Directive » Copy every line below where the string "none" is found.

Records »
== Segment start ==
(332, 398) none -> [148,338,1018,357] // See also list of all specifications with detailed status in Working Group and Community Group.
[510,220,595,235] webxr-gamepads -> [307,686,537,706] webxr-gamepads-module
== Segment end ==
== Segment start ==
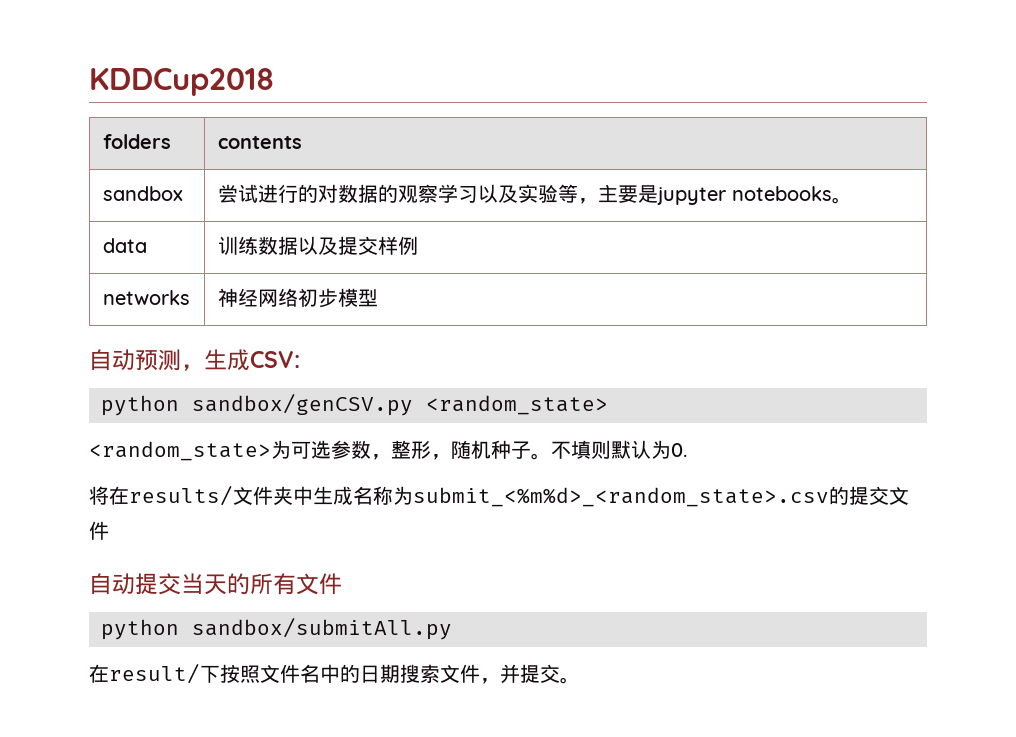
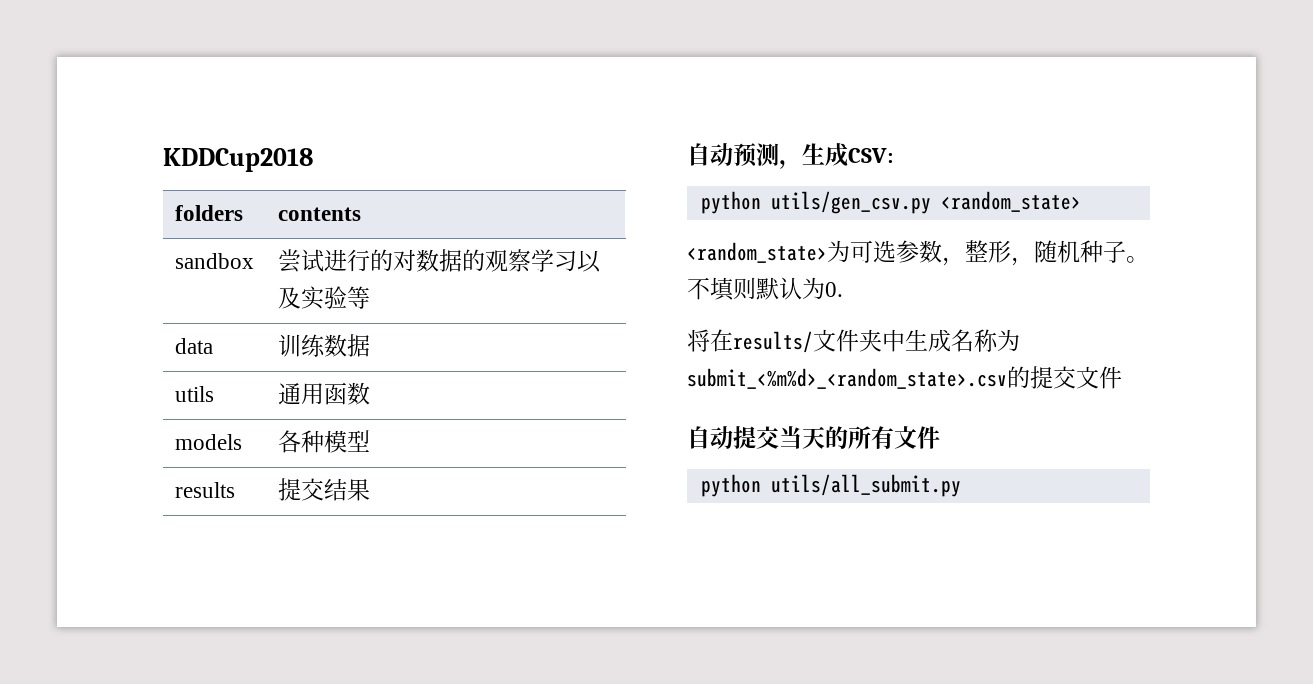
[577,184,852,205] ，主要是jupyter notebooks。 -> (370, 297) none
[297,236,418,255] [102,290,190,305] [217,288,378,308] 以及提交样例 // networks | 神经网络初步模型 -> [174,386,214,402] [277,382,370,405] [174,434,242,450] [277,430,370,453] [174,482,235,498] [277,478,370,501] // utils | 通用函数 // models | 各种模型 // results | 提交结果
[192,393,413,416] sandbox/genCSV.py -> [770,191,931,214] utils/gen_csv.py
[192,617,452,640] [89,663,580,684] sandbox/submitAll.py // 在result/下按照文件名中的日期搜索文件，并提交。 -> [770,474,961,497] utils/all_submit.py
== Segment end ==
Exercise answer »
(332, 398) none -> [148,338,1018,357] // See also list of all specifications with detailed status in Working Group and Community Group.
[577,184,852,205] ，主要是jupyter notebooks。 -> (370, 297) none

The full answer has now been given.